Foram detectados níveis de mercúrio em todas as amostras de cabelo analisadas, incluindo adultos, idosos, homens, mulheres e crianças
Indígenas de nove comunidades da Terra Yanomami estão altamente contaminados com mercúrio. As aldeias sentem os impactos da presença do garimpo ilegal no território. Segundo um estudo da Fundação Oswaldo Cruz (Fiocruz) e do Instituto Socioambiental (ISA), divulgado nesta quinta-feira (4), 94% dos nativos estão sob contaminação do metal pesado.
Das 287 amostras de cabelo examinadas por pesquisadores, 84% registraram níveis de contaminação por mercúrio acima de 2 g/g (micrograma). Além disso, outros 10,8% ficaram acima de 6 g/g. A Organização Mundial da Saúde (OMS) aponta que os níveis de mercúrio em cabelo não devem ultrapassar um micrograma por grama.
A pesquisa identificou que os indígenas com níveis mais elevados de mercúrio nas amostras de cabelo apresentaram déficits cognitivos e polineuropatia periférica com mais frequência. Mais de 1/4 das crianças com idade menor ou igual a 11 anos encontravam-se com anemia, quase metade (43,8%) apresentavam déficits de peso para idade (desnutrição aguda), e quase 80% apresentam déficits de estatura para idade (desnutrição crônica).
O estudo também revelou que a cobertura vacinal estimada foi baixíssima, sendo que apenas 15,5% das crianças estavam com as vacinas do calendário nacional de imunização em dia. “Esse cenário de vulnerabilidade aumenta exponencialmente o risco de adoecimento das crianças que vivem na região, e potencialmente pode favorecer o surgimento de manifestações clínicas mais severas relacionadas à exposição crônica ao mercúrio, principalmente nos menores de 5 anos”, diz a pesquisa.

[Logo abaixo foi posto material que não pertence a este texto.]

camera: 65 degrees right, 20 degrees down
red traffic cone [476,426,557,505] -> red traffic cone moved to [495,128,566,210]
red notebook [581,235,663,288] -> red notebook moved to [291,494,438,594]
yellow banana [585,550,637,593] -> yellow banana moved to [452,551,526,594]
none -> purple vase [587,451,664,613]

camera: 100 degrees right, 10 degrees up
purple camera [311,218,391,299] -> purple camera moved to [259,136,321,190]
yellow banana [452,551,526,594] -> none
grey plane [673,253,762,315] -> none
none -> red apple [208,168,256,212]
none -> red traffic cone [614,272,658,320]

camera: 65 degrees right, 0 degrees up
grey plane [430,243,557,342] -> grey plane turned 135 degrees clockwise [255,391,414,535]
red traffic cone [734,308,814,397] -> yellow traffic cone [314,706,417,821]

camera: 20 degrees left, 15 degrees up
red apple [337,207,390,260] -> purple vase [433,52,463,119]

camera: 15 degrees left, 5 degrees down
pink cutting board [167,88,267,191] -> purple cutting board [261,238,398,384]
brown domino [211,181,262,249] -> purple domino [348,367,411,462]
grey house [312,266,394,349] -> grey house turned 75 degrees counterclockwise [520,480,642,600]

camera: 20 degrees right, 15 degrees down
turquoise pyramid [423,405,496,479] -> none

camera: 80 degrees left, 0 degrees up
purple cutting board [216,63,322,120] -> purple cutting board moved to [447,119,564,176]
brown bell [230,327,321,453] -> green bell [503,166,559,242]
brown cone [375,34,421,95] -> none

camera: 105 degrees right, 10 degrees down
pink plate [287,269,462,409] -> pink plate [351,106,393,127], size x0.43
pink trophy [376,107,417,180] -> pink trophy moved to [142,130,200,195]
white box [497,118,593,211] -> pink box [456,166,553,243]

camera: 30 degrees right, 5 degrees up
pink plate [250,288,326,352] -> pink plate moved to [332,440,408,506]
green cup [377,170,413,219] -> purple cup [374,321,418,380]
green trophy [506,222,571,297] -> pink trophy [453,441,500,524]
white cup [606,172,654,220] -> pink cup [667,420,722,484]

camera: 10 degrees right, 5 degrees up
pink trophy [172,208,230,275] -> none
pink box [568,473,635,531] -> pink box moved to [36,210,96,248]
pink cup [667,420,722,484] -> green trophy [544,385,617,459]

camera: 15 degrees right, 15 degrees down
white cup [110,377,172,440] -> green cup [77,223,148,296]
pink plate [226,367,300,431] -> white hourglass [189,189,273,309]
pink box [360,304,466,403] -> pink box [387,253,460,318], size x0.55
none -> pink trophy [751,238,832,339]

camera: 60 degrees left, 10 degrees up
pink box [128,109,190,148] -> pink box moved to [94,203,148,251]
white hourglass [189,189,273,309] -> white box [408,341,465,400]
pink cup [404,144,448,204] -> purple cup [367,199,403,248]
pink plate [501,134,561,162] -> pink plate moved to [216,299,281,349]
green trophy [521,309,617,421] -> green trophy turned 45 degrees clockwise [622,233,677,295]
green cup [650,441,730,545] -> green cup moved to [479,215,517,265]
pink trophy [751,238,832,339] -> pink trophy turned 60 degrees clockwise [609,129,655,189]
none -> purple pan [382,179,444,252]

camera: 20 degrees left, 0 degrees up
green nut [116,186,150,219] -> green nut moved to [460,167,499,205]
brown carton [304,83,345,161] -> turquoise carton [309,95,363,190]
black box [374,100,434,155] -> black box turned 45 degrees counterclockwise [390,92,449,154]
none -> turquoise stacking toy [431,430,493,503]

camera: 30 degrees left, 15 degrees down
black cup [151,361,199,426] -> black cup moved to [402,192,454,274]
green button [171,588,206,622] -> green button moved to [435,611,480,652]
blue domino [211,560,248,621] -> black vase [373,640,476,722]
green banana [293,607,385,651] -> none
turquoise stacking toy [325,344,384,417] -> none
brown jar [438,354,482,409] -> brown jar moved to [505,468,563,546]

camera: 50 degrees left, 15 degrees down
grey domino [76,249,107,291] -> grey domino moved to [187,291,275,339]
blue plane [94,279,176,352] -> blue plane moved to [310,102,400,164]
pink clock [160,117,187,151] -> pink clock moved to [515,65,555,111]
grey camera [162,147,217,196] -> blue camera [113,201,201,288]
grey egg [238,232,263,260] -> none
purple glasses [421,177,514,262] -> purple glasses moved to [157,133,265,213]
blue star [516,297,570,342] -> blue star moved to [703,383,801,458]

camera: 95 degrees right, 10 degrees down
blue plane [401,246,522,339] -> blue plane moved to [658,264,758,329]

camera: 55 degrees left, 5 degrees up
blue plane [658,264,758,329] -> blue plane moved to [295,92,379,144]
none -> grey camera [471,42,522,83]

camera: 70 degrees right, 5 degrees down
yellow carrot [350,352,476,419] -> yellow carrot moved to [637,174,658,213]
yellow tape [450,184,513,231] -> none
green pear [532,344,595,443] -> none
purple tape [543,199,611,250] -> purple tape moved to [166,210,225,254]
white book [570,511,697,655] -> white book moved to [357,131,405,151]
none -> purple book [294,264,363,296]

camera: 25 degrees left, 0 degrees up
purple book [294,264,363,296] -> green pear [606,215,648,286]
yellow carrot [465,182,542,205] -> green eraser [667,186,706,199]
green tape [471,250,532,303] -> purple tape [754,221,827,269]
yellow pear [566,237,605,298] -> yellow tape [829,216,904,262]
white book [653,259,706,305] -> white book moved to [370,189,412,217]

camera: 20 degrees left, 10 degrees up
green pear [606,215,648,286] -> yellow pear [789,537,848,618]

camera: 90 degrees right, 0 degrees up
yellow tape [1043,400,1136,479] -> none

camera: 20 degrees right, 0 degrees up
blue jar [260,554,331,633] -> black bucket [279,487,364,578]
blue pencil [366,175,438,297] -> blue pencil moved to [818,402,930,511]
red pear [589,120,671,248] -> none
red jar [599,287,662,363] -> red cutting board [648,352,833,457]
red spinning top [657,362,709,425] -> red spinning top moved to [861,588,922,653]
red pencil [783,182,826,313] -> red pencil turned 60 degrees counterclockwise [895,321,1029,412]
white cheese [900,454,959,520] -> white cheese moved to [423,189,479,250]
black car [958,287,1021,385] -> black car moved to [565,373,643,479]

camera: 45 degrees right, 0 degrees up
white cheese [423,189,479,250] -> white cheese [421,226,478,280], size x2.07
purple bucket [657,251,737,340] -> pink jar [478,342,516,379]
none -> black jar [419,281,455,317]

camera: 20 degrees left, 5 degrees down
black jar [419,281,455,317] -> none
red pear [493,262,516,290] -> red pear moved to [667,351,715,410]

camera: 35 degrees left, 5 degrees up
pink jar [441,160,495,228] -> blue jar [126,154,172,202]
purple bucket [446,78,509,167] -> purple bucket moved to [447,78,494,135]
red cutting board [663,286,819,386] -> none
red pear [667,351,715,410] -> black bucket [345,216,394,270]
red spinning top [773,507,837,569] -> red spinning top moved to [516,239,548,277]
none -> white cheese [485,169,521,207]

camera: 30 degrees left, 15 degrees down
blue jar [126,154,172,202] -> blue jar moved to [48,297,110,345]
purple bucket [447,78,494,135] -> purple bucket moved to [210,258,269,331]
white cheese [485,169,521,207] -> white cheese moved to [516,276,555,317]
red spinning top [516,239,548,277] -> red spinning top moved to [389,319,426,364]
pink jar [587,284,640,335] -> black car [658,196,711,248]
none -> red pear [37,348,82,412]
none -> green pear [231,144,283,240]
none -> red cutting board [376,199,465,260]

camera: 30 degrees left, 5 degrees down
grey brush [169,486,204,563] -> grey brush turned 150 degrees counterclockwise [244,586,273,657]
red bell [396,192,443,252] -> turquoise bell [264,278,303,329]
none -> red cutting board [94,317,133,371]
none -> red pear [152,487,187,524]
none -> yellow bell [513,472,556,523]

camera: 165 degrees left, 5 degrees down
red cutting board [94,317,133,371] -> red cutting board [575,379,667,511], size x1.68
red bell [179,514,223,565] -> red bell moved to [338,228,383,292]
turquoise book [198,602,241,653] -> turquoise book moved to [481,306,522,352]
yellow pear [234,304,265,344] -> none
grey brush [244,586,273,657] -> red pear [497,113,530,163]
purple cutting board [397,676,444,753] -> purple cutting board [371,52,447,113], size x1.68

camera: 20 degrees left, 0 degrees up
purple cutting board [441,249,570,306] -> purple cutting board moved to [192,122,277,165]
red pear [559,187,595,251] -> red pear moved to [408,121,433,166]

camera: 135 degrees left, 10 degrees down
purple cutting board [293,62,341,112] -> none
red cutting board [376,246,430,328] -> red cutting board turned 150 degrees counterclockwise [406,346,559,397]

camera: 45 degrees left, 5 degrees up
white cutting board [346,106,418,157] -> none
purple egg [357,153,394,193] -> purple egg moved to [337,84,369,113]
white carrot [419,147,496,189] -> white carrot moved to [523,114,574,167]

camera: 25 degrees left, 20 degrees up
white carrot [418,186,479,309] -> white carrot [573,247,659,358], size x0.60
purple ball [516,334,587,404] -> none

Os dados da pesquisa mostram que o garimpo ilegal de ouro tem afetado a população local, pois foram detectados níveis de mercúrio em todas as amostras de cabelo analisadas, incluindo adultos, idosos, homens, mulheres e crianças, sem exceção. Além disso, foram detectados níveis de mercúrio em todas as 47 amostras de pescados, assim como em duas amostras de sedimento do rio Mucajaí, em locais próximos a áreas onde havia atividades de mineração.
A Fundação Oswaldo Cruz (Fiocruz) e o Instituto Socioambiental (ISA) fizeram um série de recomendações ao Estado para conter os prejuízos à saúde dos ianomâmis. Em caráter emergencial, a pesquisa aponta a necessidade de interrupção imediata do garimpo e do uso do mercúrio, assim como a desintrusão de invasores da TI Yanomami.
“É necessário que o Estado brasileiro – por intermédio de ações intersetoriais, incluindo Ministério da Justiça, Ministério dos Povos Indígenas, Ministério do Meio Ambiente, Ministério da Saúde e outros órgãos – busque estabelecer uma reorganização nos territórios afetados, incluindo a implementação de ações de recuperação dos equipamentos públicos disponíveis na região, tais como: postos de fiscalização da Funai, escolas, pistas de pouso, postos de saúde e alojamento para equipes, entre outras melhorias de ordem logística e de apoio à população local”, destaca a pesquisa.
Considerando ações estruturais com foco na área da saúde, o estudo frisa ser essencial atualizar a Política Nacional de Atenção à Saúde dos Povos Indígenas (PNASPI), promulgada em 2002, a fim de garantir ações em saúde no território que deem conta de atender às demandas da população em todos os níveis de complexidade do Sistema Único de Saúde (SUS).
Para isso, é fundamental assegurar a ampliação e a reestruturação dos serviços de atenção à saúde existentes nas terras indígenas, de modo a abastecer os postos com medicamentos, equipamentos e insumos para atendimentos emergenciais e pequenos procedimentos, assim como garantir a realização de exames laboratoriais e de imagem no território.
Queda no garimpo
Segundo o governo federal, em março deste ano, 2,16 novos hectares foram degradados ante a 42,59 novos hectares degradados em março de 2023, o que representa uma queda de 94,86% no garimpo na Terra Yanomami.
“O Estado brasileiro cumprirá a sua responsabilidade. Vamos vencer a agressão e a violência contra os yanomami e contra seu território. A queda no número de novas áreas de garimpo é expressiva e importante. Seguiremos agora para próxima etapa deste trabalho coordenado e pactuado que é a retirada dos intrusos do território”, disse o ministro da Casa Civil, Rui Costa.